Eventually I was referred to the University sports physio, an enormous Yorkshireman with arms like thighs who must in his youth have played prop forward for Hull Kingston Rovers. As were I a burger, he flipped me on my front, and pummelled my back with his steam-hammer fists until I was black and blue. "Don't worry about t' bruising son," quoth he, "that's just me". I went into his consulting room a misshapen cripple - I came out walking tall, and didn't have another moment's worry about my back injury.

Until last Saturday.

That morning saw me walking along, carrying nothing more than the clothes I was stood up in, and between one step and the next - click - something went in my back, pains shot up and down my right leg, and all of a sudden Wham! Was in the charts with I'm Your Man. Four days later I am supine and in some discomfort, waiting for some physio or an MRI or something. I have already had several CAT scans...
Cat scan
One inconvenience of this setback is that sitting down in a chair is particularly painful. Computer work is almost impossible ( as is driving for more than about half a mile). I must either lie down or stand up. This is where having an iPad has been a lifesaver. Despite my trauma I have been able to carry on with my work more or less unimpeded.

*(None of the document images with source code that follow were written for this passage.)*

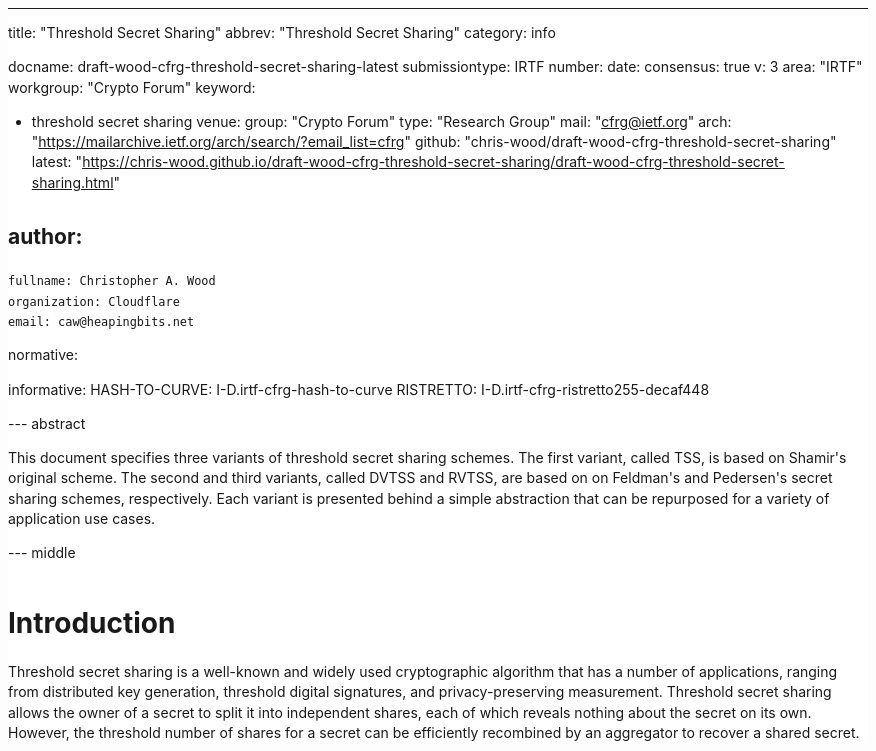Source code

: ---
title: "Threshold Secret Sharing"
abbrev: "Threshold Secret Sharing"
category: info

docname: draft-wood-cfrg-threshold-secret-sharing-latest
submissiontype: IRTF
number:
date:
consensus: true
v: 3
area: "IRTF"
workgroup: "Crypto Forum"
keyword:
 - threshold secret sharing
venue:
  group: "Crypto Forum"
  type: "Research Group"
  mail: "cfrg@ietf.org"
  arch: "https://mailarchive.ietf.org/arch/search/?email_list=cfrg"
  github: "chris-wood/draft-wood-cfrg-threshold-secret-sharing"
  latest: "https://chris-wood.github.io/draft-wood-cfrg-threshold-secret-sharing/draft-wood-cfrg-threshold-secret-sharing.html"

author:
 -
    fullname: Christopher A. Wood
    organization: Cloudflare
    email: caw@heapingbits.net

normative:

informative:
  HASH-TO-CURVE: I-D.irtf-cfrg-hash-to-curve
  RISTRETTO: I-D.irtf-cfrg-ristretto255-decaf448


--- abstract

This document specifies three variants of threshold secret sharing schemes.
The first variant, called TSS, is based on Shamir's original scheme.
The second and third variants, called DVTSS and RVTSS, are based on
on Feldman's and Pedersen's secret sharing schemes, respectively. Each variant
is presented behind a simple abstraction that can be repurposed for a
variety of application use cases.

--- middle

# Introduction

Threshold secret sharing is a well-known and widely used cryptographic
algorithm that has a number of applications, ranging from distributed
key generation, threshold digital signatures, and privacy-preserving
measurement. Threshold secret sharing allows the owner of a secret
to split it into independent shares, each of which reveals nothing about
the secret on its own. However, the threshold number of shares for a secret
can be efficiently recombined by an aggregator to recover a shared secret.
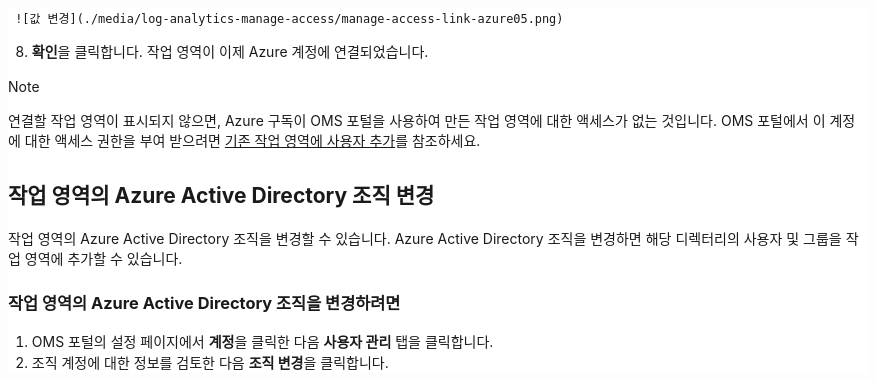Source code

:      ![값 변경](./media/log-analytics-manage-access/manage-access-link-azure05.png)
8. **확인**을 클릭합니다. 작업 영역이 이제 Azure 계정에 연결되었습니다.

> [!NOTE]
> 연결할 작업 영역이 표시되지 않으면, Azure 구독이 OMS 포털을 사용하여 만든 작업 영역에 대한 액세스가 없는 것입니다.  OMS 포털에서 이 계정에 대한 액세스 권한을 부여 받으려면 [기존 작업 영역에 사용자 추가](#add-a-user-to-an-existing-workspace)를 참조하세요.
>
>

## <a name="change-an-azure-active-directory-organization-for-a-workspace"></a>작업 영역의 Azure Active Directory 조직 변경

작업 영역의 Azure Active Directory 조직을 변경할 수 있습니다. Azure Active Directory 조직을 변경하면 해당 디렉터리의 사용자 및 그룹을 작업 영역에 추가할 수 있습니다.

### <a name="to-change-the-azure-active-directory-organization-for-a-workspace"></a>작업 영역의 Azure Active Directory 조직을 변경하려면

1. OMS 포털의 설정 페이지에서 **계정**을 클릭한 다음 **사용자 관리** 탭을 클릭합니다.  
2. 조직 계정에 대한 정보를 검토한 다음 **조직 변경**을 클릭합니다.  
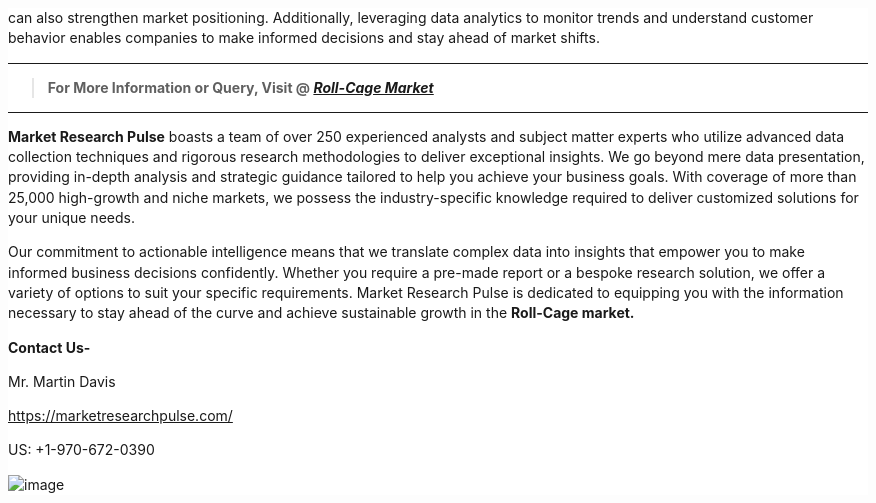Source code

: can also strengthen market positioning. Additionally, leveraging data analytics to monitor trends and understand customer behavior enables companies to make informed decisions and stay ahead of market shifts.</p><hr /><blockquote><p><strong>For More Information or Query, Visit @&nbsp;<em><a href="https://marketresearchpulse.com/report/14707/roll-cage-market?utm_source=Linkedin&utm_medium=030">Roll-Cage Market</a></em></strong></p></blockquote><hr /><p><strong>Market Research Pulse</strong> boasts a team of over 250 experienced analysts and subject matter experts who utilize advanced data collection techniques and rigorous research methodologies to deliver exceptional insights. We go beyond mere data presentation, providing in-depth analysis and strategic guidance tailored to help you achieve your business goals. With coverage of more than 25,000 high-growth and niche markets, we possess the industry-specific knowledge required to deliver customized solutions for your unique needs.</p><p>Our commitment to actionable intelligence means that we translate complex data into insights that empower you to make informed business decisions confidently. Whether you require a pre-made report or a bespoke research solution, we offer a variety of options to suit your specific requirements. Market Research Pulse is dedicated to equipping you with the information necessary to stay ahead of the curve and achieve sustainable growth in the <strong>Roll-Cage market.</strong></p><p><strong>Contact Us-</strong></p><p>Mr. Martin Davis</p><p>https://marketresearchpulse.com/</p><p>US: +1-970-672-0390</p>
![image](https://github.com/user-attachments/assets/23ede737-eb9e-481e-82f3-16ac8ab9e9d6)
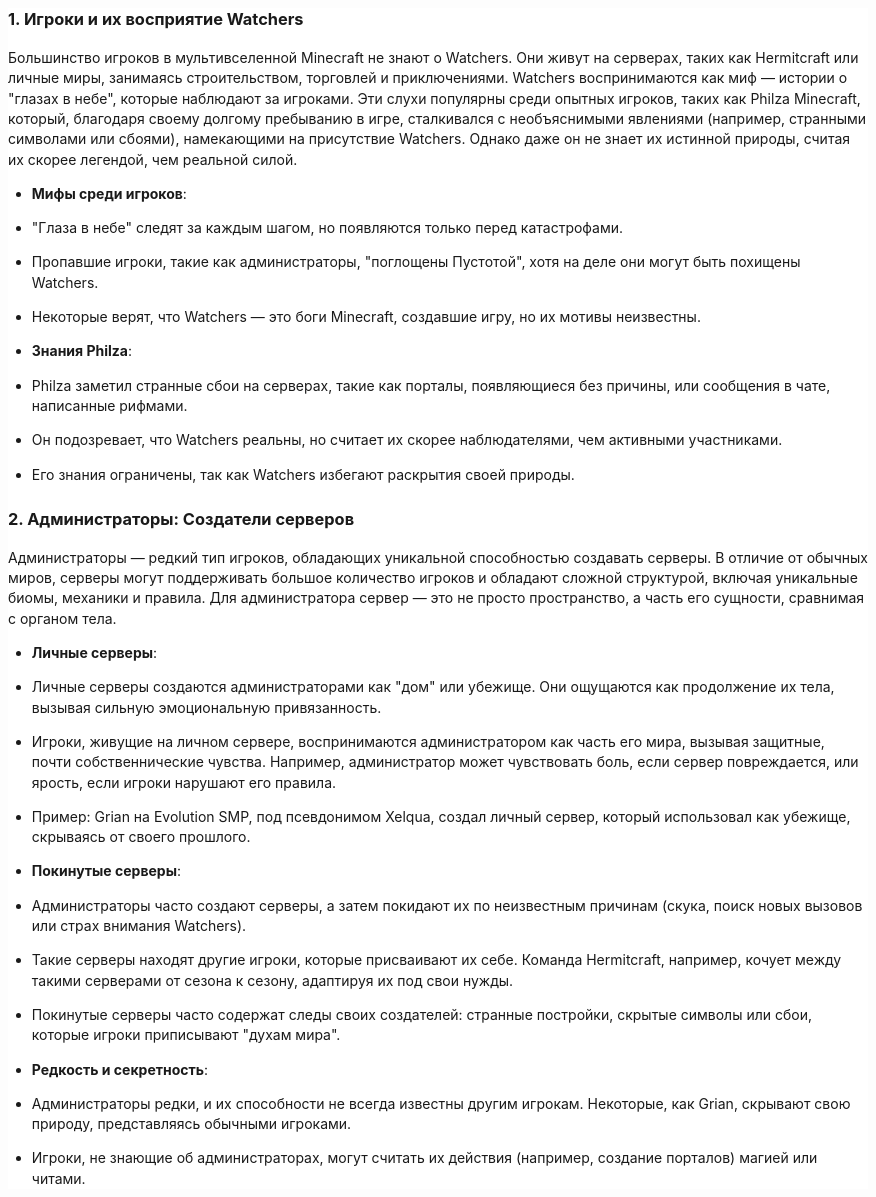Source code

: ### 1. Игроки и их восприятие Watchers

Большинство игроков в мультивселенной Minecraft не знают о Watchers. Они живут на серверах, таких как Hermitcraft или личные миры, занимаясь строительством, торговлей и приключениями. Watchers воспринимаются как миф — истории о "глазах в небе", которые наблюдают за игроками. Эти слухи популярны среди опытных игроков, таких как Philza Minecraft, который, благодаря своему долгому пребыванию в игре, сталкивался с необъяснимыми явлениями (например, странными символами или сбоями), намекающими на присутствие Watchers. Однако даже он не знает их истинной природы, считая их скорее легендой, чем реальной силой.

- **Мифы среди игроков**:

- "Глаза в небе" следят за каждым шагом, но появляются только перед катастрофами.
- Пропавшие игроки, такие как администраторы, "поглощены Пустотой", хотя на деле они могут быть похищены Watchers.
- Некоторые верят, что Watchers — это боги Minecraft, создавшие игру, но их мотивы неизвестны.

- **Знания Philza**:

- Philza заметил странные сбои на серверах, такие как порталы, появляющиеся без причины, или сообщения в чате, написанные рифмами.
- Он подозревает, что Watchers реальны, но считает их скорее наблюдателями, чем активными участниками.
- Его знания ограничены, так как Watchers избегают раскрытия своей природы.

### 2. Администраторы: Создатели серверов

Администраторы — редкий тип игроков, обладающих уникальной способностью создавать серверы. В отличие от обычных миров, серверы могут поддерживать большое количество игроков и обладают сложной структурой, включая уникальные биомы, механики и правила. Для администратора сервер — это не просто пространство, а часть его сущности, сравнимая с органом тела.

- **Личные серверы**:

- Личные серверы создаются администраторами как "дом" или убежище. Они ощущаются как продолжение их тела, вызывая сильную эмоциональную привязанность.
- Игроки, живущие на личном сервере, воспринимаются администратором как часть его мира, вызывая защитные, почти собственнические чувства. Например, администратор может чувствовать боль, если сервер повреждается, или ярость, если игроки нарушают его правила.
- Пример: Grian на Evolution SMP, под псевдонимом Xelqua, создал личный сервер, который использовал как убежище, скрываясь от своего прошлого.

- **Покинутые серверы**:

- Администраторы часто создают серверы, а затем покидают их по неизвестным причинам (скука, поиск новых вызовов или страх внимания Watchers).
- Такие серверы находят другие игроки, которые присваивают их себе. Команда Hermitcraft, например, кочует между такими серверами от сезона к сезону, адаптируя их под свои нужды.
- Покинутые серверы часто содержат следы своих создателей: странные постройки, скрытые символы или сбои, которые игроки приписывают "духам мира".

- **Редкость и секретность**:

- Администраторы редки, и их способности не всегда известны другим игрокам. Некоторые, как Grian, скрывают свою природу, представляясь обычными игроками.
- Игроки, не знающие об администраторах, могут считать их действия (например, создание порталов) магией или читами.
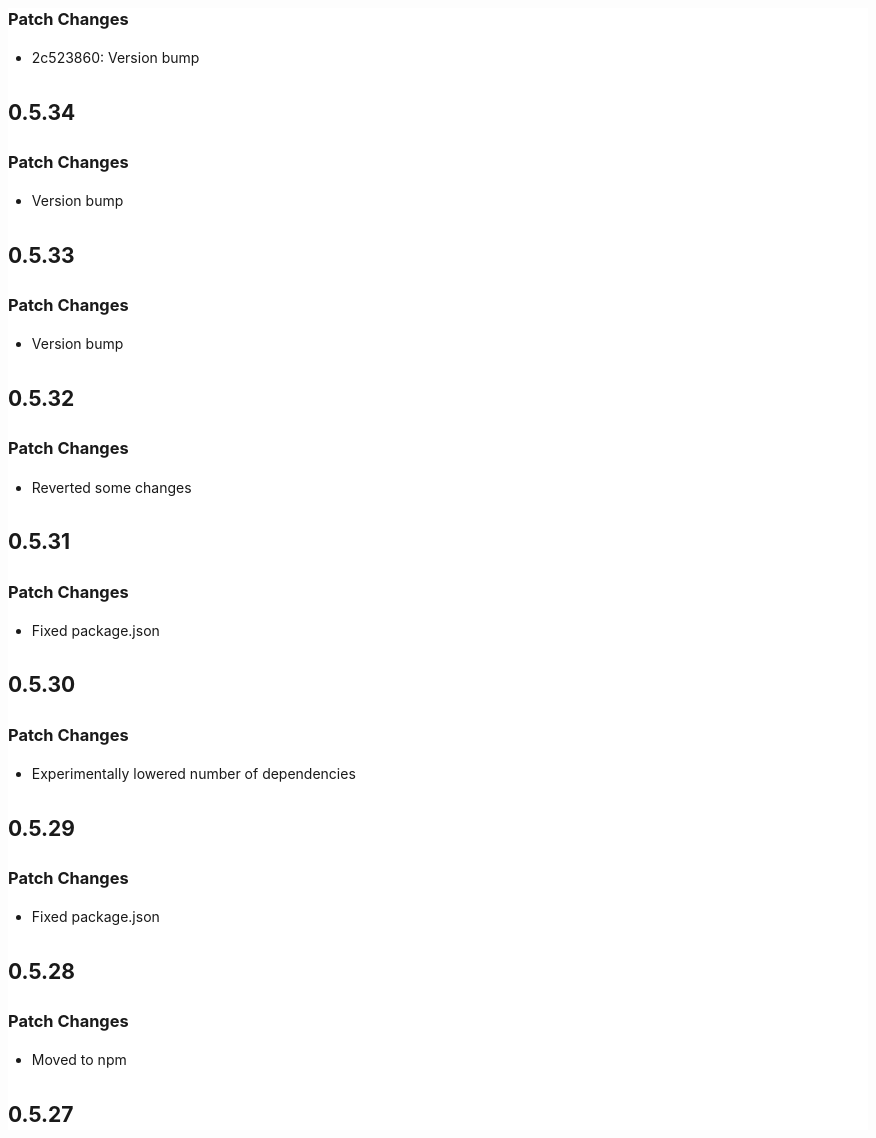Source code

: ### Patch Changes

- 2c523860: Version bump

## 0.5.34

### Patch Changes

- Version bump

## 0.5.33

### Patch Changes

- Version bump

## 0.5.32

### Patch Changes

- Reverted some changes

## 0.5.31

### Patch Changes

- Fixed package.json

## 0.5.30

### Patch Changes

- Experimentally lowered number of dependencies

## 0.5.29

### Patch Changes

- Fixed package.json

## 0.5.28

### Patch Changes

- Moved to npm

## 0.5.27

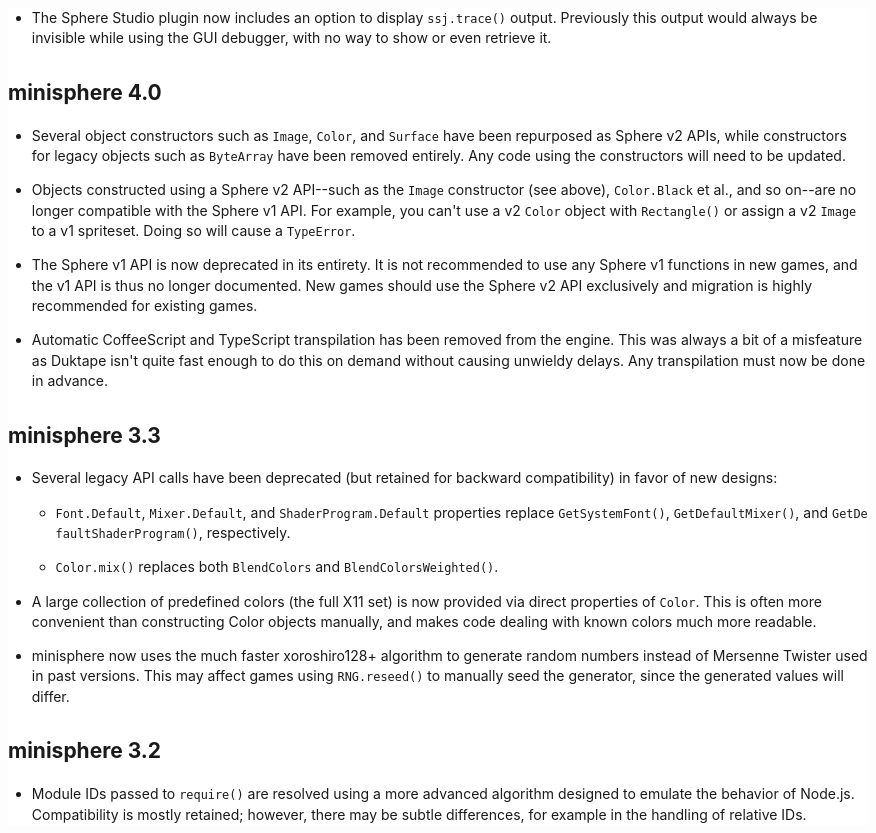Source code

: * The Sphere Studio plugin now includes an option to display `ssj.trace()`
  output.  Previously this output would always be invisible while using the GUI
  debugger, with no way to show or even retrieve it.


minisphere 4.0
--------------

* Several object constructors such as `Image`, `Color`, and `Surface` have been
  repurposed as Sphere v2 APIs, while constructors for legacy objects such as
  `ByteArray` have been removed entirely.  Any code using the constructors will
  need to be updated.

* Objects constructed using a Sphere v2 API--such as the `Image` constructor
  (see above), `Color.Black` et al., and so on--are no longer compatible with
  the Sphere v1 API.  For example, you can't use a v2 `Color` object with
  `Rectangle()` or assign a v2 `Image` to a v1 spriteset.  Doing so will cause
  a `TypeError`.

* The Sphere v1 API is now deprecated in its entirety.  It is not recommended
  to use any Sphere v1 functions in new games, and the v1 API is thus no longer
  documented.  New games should use the Sphere v2 API exclusively and migration
  is highly recommended for existing games.

* Automatic CoffeeScript and TypeScript transpilation has been removed from the
  engine.  This was always a bit of a misfeature as Duktape isn't quite fast
  enough to do this on demand without causing unwieldy delays.  Any
  transpilation must now be done in advance.


minisphere 3.3
--------------

* Several legacy API calls have been deprecated (but retained for backward
  compatibility) in favor of new designs:

    - `Font.Default`, `Mixer.Default`, and `ShaderProgram.Default` properties
      replace `GetSystemFont()`, `GetDefaultMixer()`, and
      `GetDefaultShaderProgram()`, respectively.

    - `Color.mix()` replaces both `BlendColors` and `BlendColorsWeighted()`.

* A large collection of predefined colors (the full X11 set) is now provided
  via direct properties of `Color`.  This is often more convenient than
  constructing Color objects manually, and makes code dealing with known colors
  much more readable.

* minisphere now uses the much faster xoroshiro128+ algorithm to generate
  random numbers instead of Mersenne Twister used in past versions.  This may
  affect games using `RNG.reseed()` to manually seed the generator, since the
  generated values will differ.


minisphere 3.2
--------------

* Module IDs passed to `require()` are resolved using a more advanced algorithm
  designed to emulate the behavior of Node.js.  Compatibility is mostly
  retained; however, there may be subtle differences, for example in the
  handling of relative IDs.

A couple of posts ago, in my first impressions of the iPad, I wrote that I couldn't compose posts in Google Blogger on the iPad, thus relieving depriving my public of my occasional marginalia.

Au contraire, squire, au contraire.

This post - composed in the wee small hours of the morning, as Ol' Blue Eyes put it - has been conceived and executed entirely on the iPad. Sure, the functionality is a little limited - you can write only in HTML mode, and cannot see how things look in 'compose' mode - but at least one can do something, and my few remaining quibbles with the iPad are disappearing like the pain in my leg isn't, which is why I'm up at this hour to begin with. At least I now have something to do.


  1. And how you felt today Henry. I guess there's no pain in 2010?

  2. Owwww.

    Grrl has a back problem at the moment too - a gym related injury. She's not as bad as you, though. She can still sit down and blog. She also now appreciates the power of a good hot water bottle.

    BTW, parrot scans are better than cat scans. At least they make loud noises, like they're doing something.

  3. Poor Grrl! Please send best wishes.